Based on data retrieved from the last 6 elections and the current returns from investment in equity (Using the BSE Sensex to denote Equity investments) made 6 months prior to the election period i.e investments made in May.

So for example, an investment made in May 2012 (coinciding with the period you received your bonus for financial year 2011-12) returns 12% by November that year, 22% by the following December (Dec 2013, a holding period of ~1.5 year) and nearly 50% by December 2015. Historically, election years have proven fairly volatile for equities as an asset class.

Considering the last 5 elections, average returns on Equity have been -17%. Contrast the same with Gold, which has returned an average of 1.2% in these years. Evidently, there is an interest amongst investors in the run up to elections veering towards safe-haven assets.
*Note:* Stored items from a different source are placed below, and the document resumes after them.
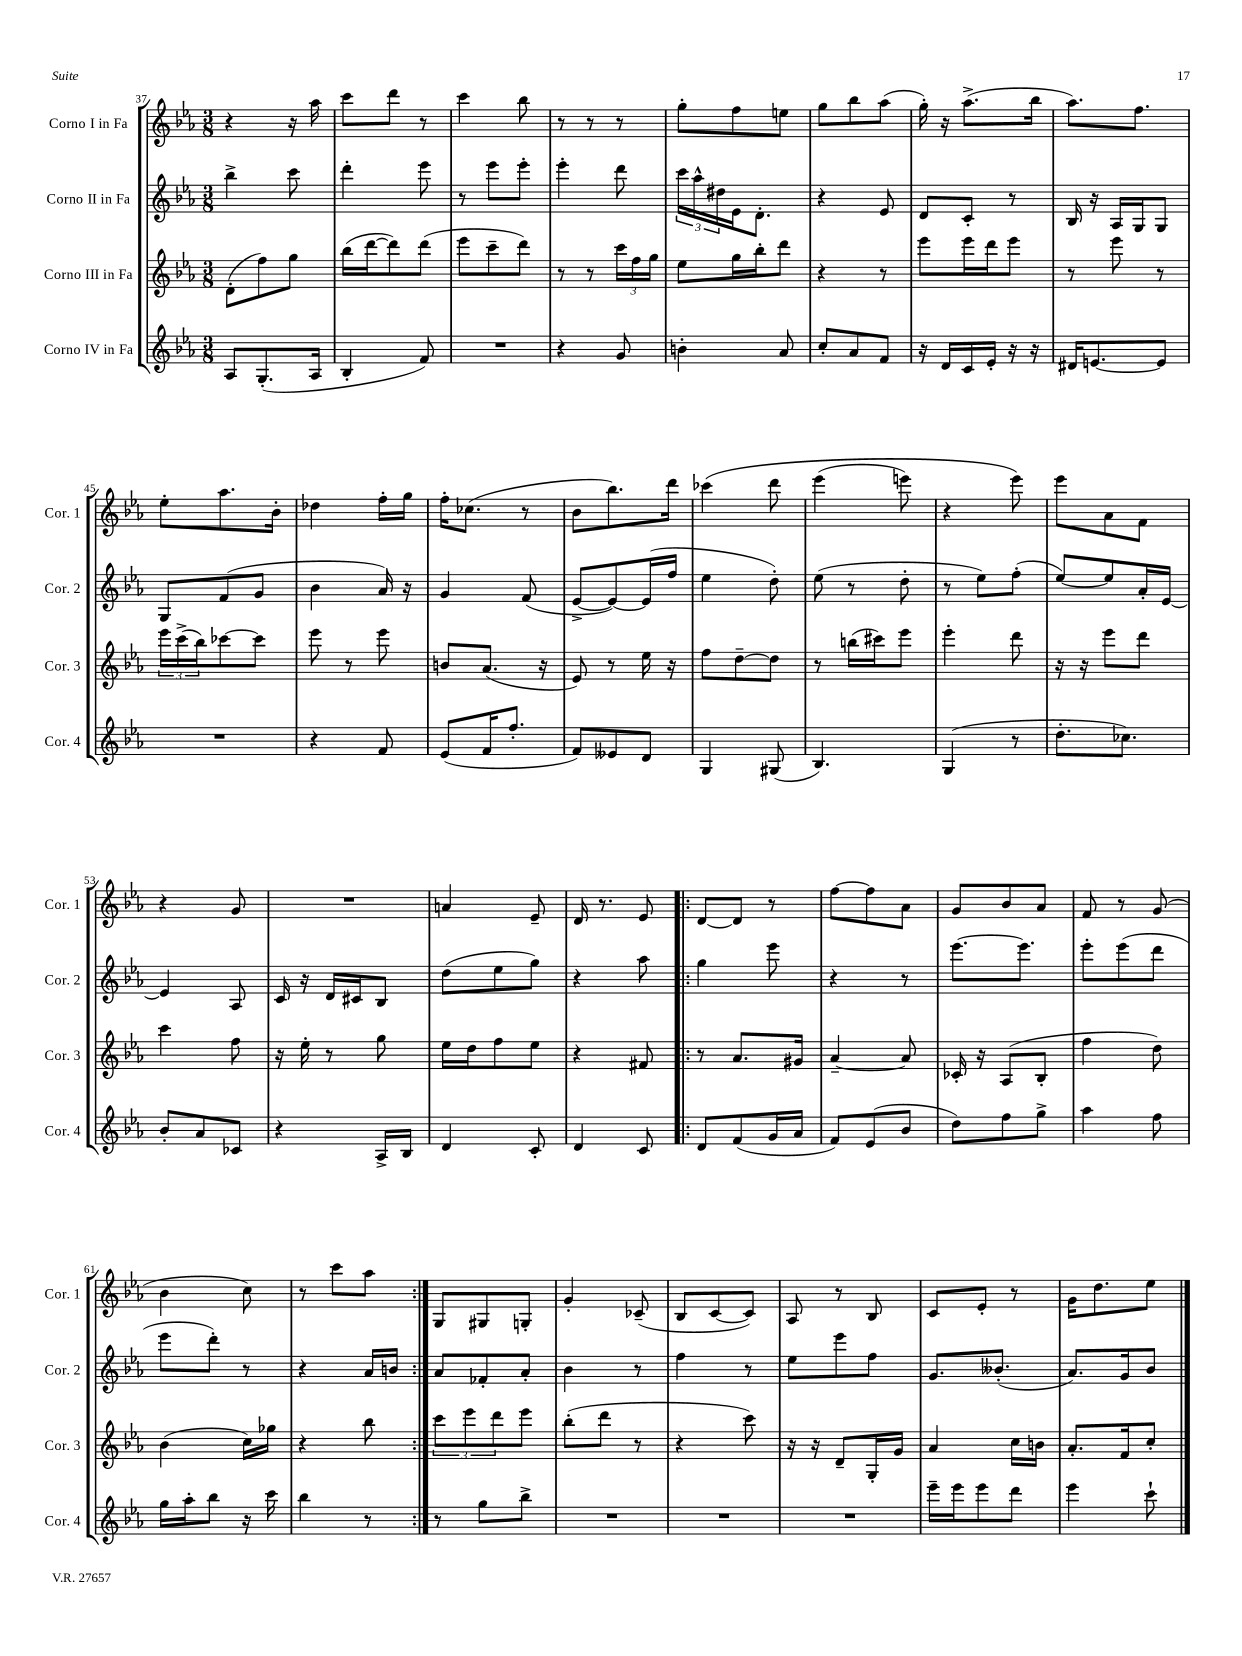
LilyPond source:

<<
\new StaffGroup <<
\new Staff = "s0" \with { instrumentName = "Corno I in Fa" shortInstrumentName = "Cor. 1" } {
    \clef treble \key ees \major \numericTimeSignature \time 3/8
    r4 r16 aes''16 |
    c'''8 d'''8 r8 |
    c'''4 bes''8 |
    r8 r8 r8 |
    g''8-. f''8 e''8 |
    g''8 bes''8 aes''8( |
    g''16-.) r16 aes''8.->( bes''16 |
    aes''8.) f''8. |
    ees''8-. aes''8. bes'16-. |
    des''4 f''16-. g''16 |
    f''16-. ces''8.( r8 |
    bes'8 bes''8.) d'''16 |
    ces'''4\( d'''8 |
    ees'''4( e'''8) |
    r4 ees'''8\) |
    ees'''8 aes'8 f'8 |
    r4 g'8 |
    R4. |
    a'4 ees'8-- |
    d'16 r8. ees'8 |
    \repeat volta 2 { d'8~ d'8 r8 |
    f''8~ f''8 aes'8 |
    g'8 bes'8 aes'8 |
    f'8 r8 g'8( |
    bes'4 c''8) |
    r8 c'''8 aes''8 | }
    g8 gis8 g8-. |
    g'4-. ces'8--( |
    bes8 c'8~ c'8) |
    aes8 r8 bes8 |
    c'8 ees'8-. r8 |
    g'16 d''8. ees''8 \bar "|." |
}
\new Staff = "s1" \with { instrumentName = "Corno II in Fa" shortInstrumentName = "Cor. 2" } {
    \clef treble \key ees \major \numericTimeSignature \time 3/8
    bes''4-> c'''8 |
    d'''4-. ees'''8 |
    r8 ees'''8 ees'''8-. |
    ees'''4-. d'''8 |
    \tuplet 3/2 { c'''16 aes''16-^ dis''16 } ees'16 d'8.-. |
    r4 ees'8 |
    d'8 c'8-. r8 |
    bes16 r16 aes16 g16 g8 |
    g8 f'8( g'8 |
    bes'4 aes'16) r16 |
    g'4 f'8( |
    ees'8~-> ees'8~) ees'16( f''16 |
    ees''4 d''8-.) |
    ees''8( r8 d''8-. |
    r8 ees''8) f''8-.( |
    ees''8~) ees''8 aes'16-. ees'16~ |
    ees'4 aes8 |
    c'16 r16 d'16 cis'16 bes8 |
    d''8( ees''8 g''8) |
    r4 aes''8 |
    \repeat volta 2 { g''4 ees'''8 |
    r4 r8 |
    ees'''8.~ ees'''8. |
    ees'''8-. ees'''8( d'''8 |
    ees'''8 d'''8-.) r8 |
    r4 aes'16 b'16 | }
    aes'8 fes'8-. aes'8-. |
    bes'4 r8 |
    f''4 r8 |
    ees''8 ees'''8 f''8 |
    g'8. beses'8.-.( |
    aes'8.) g'16 bes'8 \bar "|." |
}
\new Staff = "s2" \with { instrumentName = "Corno III in Fa" shortInstrumentName = "Cor. 3" } {
    \clef treble \key ees \major \numericTimeSignature \time 3/8
    d'8-.( f''8) g''8 |
    bes''16( d'''16~ d'''8) d'''8( |
    ees'''8 c'''8-- d'''8) |
    r8 r8 \tuplet 3/2 { c'''16 f''16 g''16 } |
    ees''8 g''16 bes''16-. d'''8 |
    r4 r8 |
    ees'''8 ees'''16 d'''16 ees'''8 |
    r8 ees'''8 r8 |
    \tuplet 3/2 { ees'''16 c'''16->( bes''16) } ces'''8~ ces'''8 |
    ees'''8 r8 ees'''8 |
    b'8 aes'8.( r16 |
    ees'8) r8 ees''16 r16 |
    f''8 d''8~-- d''8 |
    r8 b''16( cis'''16) ees'''8 |
    ees'''4-. d'''8 |
    r16 r16 ees'''8 d'''8 |
    c'''4 f''8 |
    r16 ees''16-. r8 g''8 |
    ees''16 d''16 f''8 ees''8 |
    r4 fis'8 |
    \repeat volta 2 { r8 aes'8. gis'16 |
    aes'4~-- aes'8 |
    ces'16-. r16 aes8( bes8-. |
    f''4 d''8) |
    bes'4( c''16) ges''16 |
    r4 bes''8 | }
    \tuplet 3/2 { c'''8 ees'''8 d'''8 } ees'''8 |
    bes''8-.( d'''8 r8 |
    r4 c'''8) |
    r16 r16 d'8-- g16-. g'16 |
    aes'4 c''16 b'16 |
    aes'8.-. f'16 c''8-. \bar "|." |
}
\new Staff = "s3" \with { instrumentName = "Corno IV in Fa" shortInstrumentName = "Cor. 4" } {
    \clef treble \key ees \major \numericTimeSignature \time 3/8
    aes8 g8.-.( aes16 |
    bes4-. f'8) |
    R4. |
    r4 g'8 |
    b'4-. aes'8 |
    c''8-. aes'8 f'8 |
    r16 d'16 c'16 ees'16-. r16 r16 |
    dis'16 e'8.~ e'8 |
    R4. |
    r4 f'8 |
    ees'8( f'16 f''8.-. |
    f'8) eeses'8 d'8 |
    g4 gis8( |
    bes4.) |
    g4( r8 |
    d''8.-. ces''8.) |
    bes'8-. aes'8 ces'8 |
    r4 aes16-> bes16 |
    d'4 c'8-. |
    d'4 c'8 |
    \repeat volta 2 { d'8 f'8( g'16 aes'16 |
    f'8) ees'8( bes'8 |
    d''8) f''8 g''8-> |
    aes''4 f''8 |
    g''16 aes''16-. bes''8 r16 c'''16 |
    bes''4 r8 | }
    r8 g''8 bes''8-> |
    R4. |
    R4. |
    R4. |
    ees'''16-- ees'''16 ees'''8 d'''8 |
    ees'''4 c'''8-! \bar "|." |
}
>>
>>
\layout { \context { \Score currentBarNumber = #37 } }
Equity Investments need time to show growth. The probability of returns improves significantly as the holding period increases.

Of course, this can’t be taken as gospel truth and the markets have and will continue to test the adage ‘History repeats itself’. The elections are just another element to the host of dynamics that influence the markets and thereby return rates.

Stick to assets that have worked well for you

Stocks may have worked brilliantly for your friend but you, on the other hand, have only burnt your fingers with this asset. There are a whole lot of assets, bonds, bank FDs, precious metals, and real estate wanting your attention. Moreover, there are divergent ways of investing – if equity is still the call, opt for an SIP.

Explore other options

Equities have and will remain darlings of experts, advisors, newspapers and news channels, thanks to the glamour around it, however, volatility has increased with each passing year. Don’t be hasty. It is all right for your money to sit in your bank while you explore sound avenues. Fixed income options are wide and could be an ideal platform to multiply your bonus.

Spread the investments

Invest your bonus towards a goal – your child’s education, retirement, a family trip and accordingly allocate your investments. Diversifying the funds is the key to success in the long run. Going by the table above, if you are planning a trip in December this year, putting your bonus into equities may not be the wisest things to do (if the market performance in the past 6 election years is anything to go by).